Segment Start: Listed entries

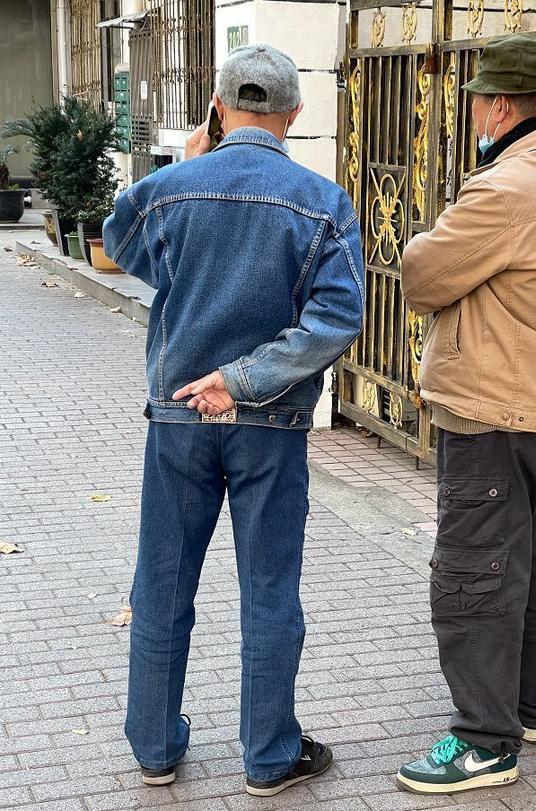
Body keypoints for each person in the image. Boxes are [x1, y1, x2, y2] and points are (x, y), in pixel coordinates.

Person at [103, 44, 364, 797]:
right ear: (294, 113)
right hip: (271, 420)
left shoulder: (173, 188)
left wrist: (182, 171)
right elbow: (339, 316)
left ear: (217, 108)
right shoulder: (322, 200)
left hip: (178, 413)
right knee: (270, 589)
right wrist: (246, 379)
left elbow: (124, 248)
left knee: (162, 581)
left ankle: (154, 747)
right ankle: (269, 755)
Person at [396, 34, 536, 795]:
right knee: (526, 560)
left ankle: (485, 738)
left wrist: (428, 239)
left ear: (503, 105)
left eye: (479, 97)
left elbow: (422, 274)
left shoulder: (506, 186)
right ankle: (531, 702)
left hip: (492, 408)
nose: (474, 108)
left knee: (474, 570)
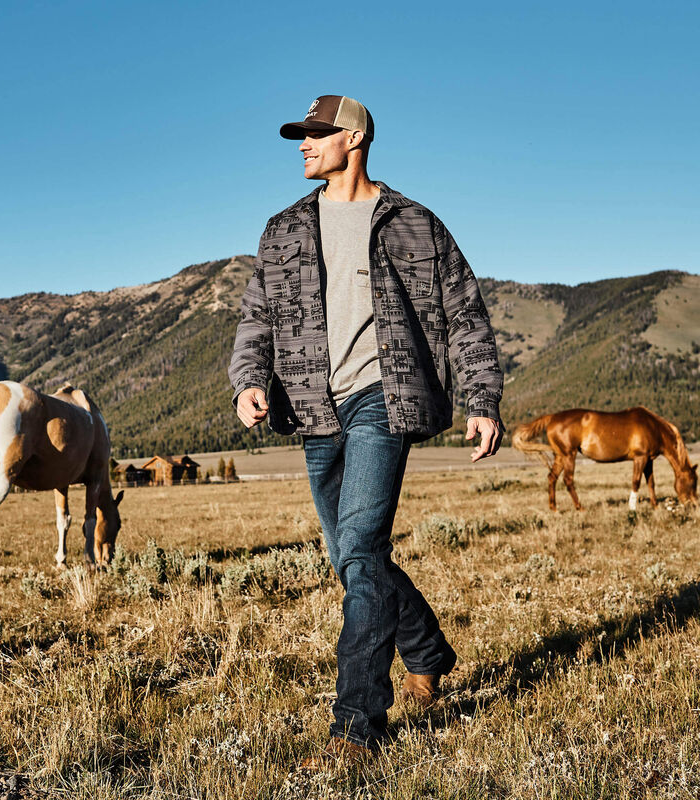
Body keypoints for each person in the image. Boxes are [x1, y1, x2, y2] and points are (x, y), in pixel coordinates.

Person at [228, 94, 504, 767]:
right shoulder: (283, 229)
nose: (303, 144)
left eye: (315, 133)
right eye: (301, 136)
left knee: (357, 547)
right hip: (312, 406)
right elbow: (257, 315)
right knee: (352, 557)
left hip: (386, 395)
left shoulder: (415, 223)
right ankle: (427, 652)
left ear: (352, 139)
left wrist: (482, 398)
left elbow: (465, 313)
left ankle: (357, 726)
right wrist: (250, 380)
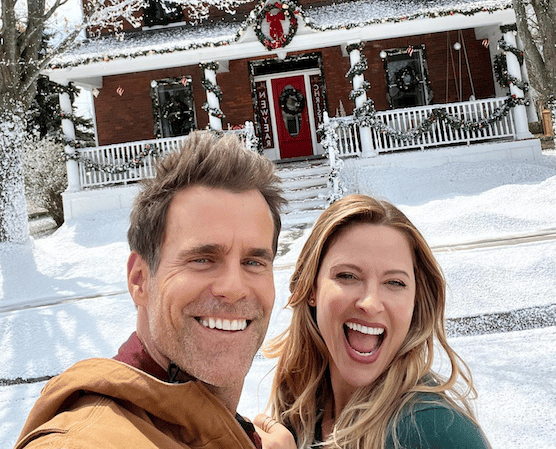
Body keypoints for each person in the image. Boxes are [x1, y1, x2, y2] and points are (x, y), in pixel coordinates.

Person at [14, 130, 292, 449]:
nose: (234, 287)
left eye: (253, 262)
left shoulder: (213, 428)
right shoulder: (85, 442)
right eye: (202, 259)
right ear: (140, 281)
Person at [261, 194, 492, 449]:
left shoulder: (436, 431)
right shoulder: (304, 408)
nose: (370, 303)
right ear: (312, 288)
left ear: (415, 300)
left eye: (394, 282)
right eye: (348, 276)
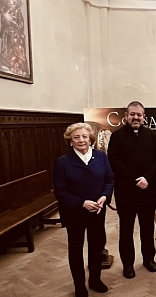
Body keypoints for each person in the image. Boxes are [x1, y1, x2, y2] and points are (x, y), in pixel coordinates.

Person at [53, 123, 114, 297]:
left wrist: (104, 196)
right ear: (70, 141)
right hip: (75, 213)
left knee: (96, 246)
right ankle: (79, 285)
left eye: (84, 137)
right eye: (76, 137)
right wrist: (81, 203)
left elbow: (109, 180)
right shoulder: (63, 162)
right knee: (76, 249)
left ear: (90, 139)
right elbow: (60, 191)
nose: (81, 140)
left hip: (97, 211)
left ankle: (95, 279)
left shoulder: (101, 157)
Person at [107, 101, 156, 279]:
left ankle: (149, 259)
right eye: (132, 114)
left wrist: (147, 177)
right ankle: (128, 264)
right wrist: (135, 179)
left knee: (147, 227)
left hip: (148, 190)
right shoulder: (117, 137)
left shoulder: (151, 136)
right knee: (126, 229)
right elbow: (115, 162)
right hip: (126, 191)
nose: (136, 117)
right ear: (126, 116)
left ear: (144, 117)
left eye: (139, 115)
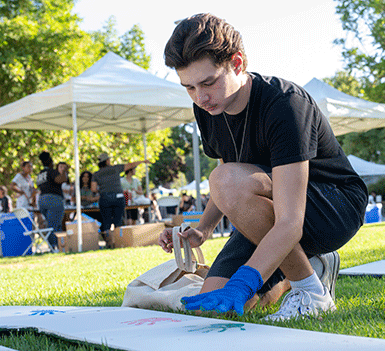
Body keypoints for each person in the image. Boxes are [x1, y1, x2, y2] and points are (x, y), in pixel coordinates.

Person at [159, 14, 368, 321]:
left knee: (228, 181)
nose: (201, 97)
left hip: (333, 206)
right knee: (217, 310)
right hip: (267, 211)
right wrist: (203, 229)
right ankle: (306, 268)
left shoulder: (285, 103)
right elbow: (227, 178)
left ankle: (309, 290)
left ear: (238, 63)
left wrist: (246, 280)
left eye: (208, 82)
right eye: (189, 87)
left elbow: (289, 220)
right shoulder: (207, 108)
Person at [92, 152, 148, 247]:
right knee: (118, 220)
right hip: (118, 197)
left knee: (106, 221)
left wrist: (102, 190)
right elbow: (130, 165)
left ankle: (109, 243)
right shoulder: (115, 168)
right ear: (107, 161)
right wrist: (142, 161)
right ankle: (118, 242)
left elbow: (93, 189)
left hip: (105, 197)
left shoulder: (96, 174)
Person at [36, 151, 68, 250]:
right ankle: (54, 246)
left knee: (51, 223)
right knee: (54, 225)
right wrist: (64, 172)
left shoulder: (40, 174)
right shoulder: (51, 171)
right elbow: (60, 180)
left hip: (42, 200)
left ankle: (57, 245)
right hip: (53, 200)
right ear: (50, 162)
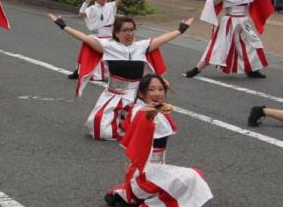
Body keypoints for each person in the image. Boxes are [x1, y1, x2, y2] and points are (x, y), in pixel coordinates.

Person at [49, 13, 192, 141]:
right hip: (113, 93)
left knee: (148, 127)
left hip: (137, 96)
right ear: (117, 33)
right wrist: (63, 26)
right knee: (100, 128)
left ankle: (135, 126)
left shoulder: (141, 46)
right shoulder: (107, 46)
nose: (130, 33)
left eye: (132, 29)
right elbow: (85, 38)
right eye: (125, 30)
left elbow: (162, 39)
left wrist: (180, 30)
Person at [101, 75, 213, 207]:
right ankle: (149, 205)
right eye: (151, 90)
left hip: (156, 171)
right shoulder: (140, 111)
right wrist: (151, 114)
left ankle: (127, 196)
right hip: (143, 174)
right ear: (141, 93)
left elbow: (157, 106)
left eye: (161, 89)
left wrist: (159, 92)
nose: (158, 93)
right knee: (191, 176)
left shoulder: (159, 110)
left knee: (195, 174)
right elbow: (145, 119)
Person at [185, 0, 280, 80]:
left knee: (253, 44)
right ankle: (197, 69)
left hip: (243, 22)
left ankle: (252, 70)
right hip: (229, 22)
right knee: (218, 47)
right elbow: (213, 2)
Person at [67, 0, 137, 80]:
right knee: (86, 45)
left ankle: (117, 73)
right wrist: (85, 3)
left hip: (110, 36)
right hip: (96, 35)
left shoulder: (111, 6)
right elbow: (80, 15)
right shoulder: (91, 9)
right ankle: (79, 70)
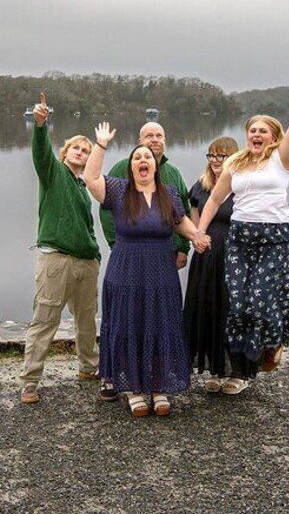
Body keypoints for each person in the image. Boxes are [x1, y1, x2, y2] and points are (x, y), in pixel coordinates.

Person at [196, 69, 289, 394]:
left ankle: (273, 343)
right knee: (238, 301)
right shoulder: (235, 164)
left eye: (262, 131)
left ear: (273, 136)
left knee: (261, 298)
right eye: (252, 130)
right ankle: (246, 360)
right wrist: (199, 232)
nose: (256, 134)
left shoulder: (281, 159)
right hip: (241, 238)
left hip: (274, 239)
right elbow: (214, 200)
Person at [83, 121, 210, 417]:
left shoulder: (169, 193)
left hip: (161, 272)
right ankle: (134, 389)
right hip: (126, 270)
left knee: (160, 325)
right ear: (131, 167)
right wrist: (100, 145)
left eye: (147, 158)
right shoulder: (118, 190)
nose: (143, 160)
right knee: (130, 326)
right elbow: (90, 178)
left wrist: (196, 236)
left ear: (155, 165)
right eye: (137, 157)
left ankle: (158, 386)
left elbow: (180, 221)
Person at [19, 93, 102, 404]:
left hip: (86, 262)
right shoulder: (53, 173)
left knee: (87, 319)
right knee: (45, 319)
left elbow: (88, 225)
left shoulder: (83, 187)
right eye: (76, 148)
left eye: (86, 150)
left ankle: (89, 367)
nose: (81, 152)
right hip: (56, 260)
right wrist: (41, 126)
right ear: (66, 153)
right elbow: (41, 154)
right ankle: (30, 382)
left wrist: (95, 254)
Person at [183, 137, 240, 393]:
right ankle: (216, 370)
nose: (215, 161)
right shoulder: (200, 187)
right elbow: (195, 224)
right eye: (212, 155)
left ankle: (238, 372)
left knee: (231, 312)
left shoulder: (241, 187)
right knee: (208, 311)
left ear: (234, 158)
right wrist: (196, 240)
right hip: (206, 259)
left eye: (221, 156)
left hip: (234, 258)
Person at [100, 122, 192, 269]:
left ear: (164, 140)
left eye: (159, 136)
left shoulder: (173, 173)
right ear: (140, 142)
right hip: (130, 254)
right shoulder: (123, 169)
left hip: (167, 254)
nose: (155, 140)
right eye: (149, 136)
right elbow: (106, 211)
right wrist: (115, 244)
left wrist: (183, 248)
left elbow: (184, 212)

Segment End: Listed entries

**Work task:**
Within the listing above, write out the stretch from the line with "left hip: (97, 211)" through the line with "right shoulder: (115, 168)" exactly. Any pictures are to be left out.

**Task solution:**
left hip: (97, 211)
left ankle: (95, 279)
left shoulder: (101, 157)
Person at [107, 101, 156, 279]:
left ankle: (149, 259)
right eye: (132, 114)
left wrist: (147, 177)
right ankle: (128, 264)
right wrist: (135, 179)
left knee: (147, 227)
left hip: (148, 190)
right shoulder: (117, 137)
left shoulder: (151, 136)
right knee: (126, 229)
right elbow: (115, 162)
right hip: (126, 191)
nose: (136, 117)
right ear: (126, 116)
left ear: (144, 117)
left eye: (139, 115)
Body keypoints for each person in the image. Boxes are [x1, y1, x2, y2] and points are (x, y), in pixel coordinates.

Person at [159, 14, 368, 321]:
left knee: (228, 181)
nose: (201, 97)
left hip: (333, 206)
right knee: (217, 310)
right hip: (267, 211)
right wrist: (203, 229)
right ankle: (306, 268)
left shoulder: (285, 103)
right elbow: (227, 178)
left ankle: (309, 290)
left ear: (238, 63)
left wrist: (246, 280)
left eye: (208, 82)
right eye: (189, 87)
left elbow: (289, 220)
right shoulder: (207, 108)
Person at [92, 152, 148, 247]:
right knee: (118, 220)
right hip: (118, 197)
left knee: (106, 221)
left wrist: (102, 190)
right elbow: (130, 165)
left ankle: (109, 243)
right shoulder: (115, 168)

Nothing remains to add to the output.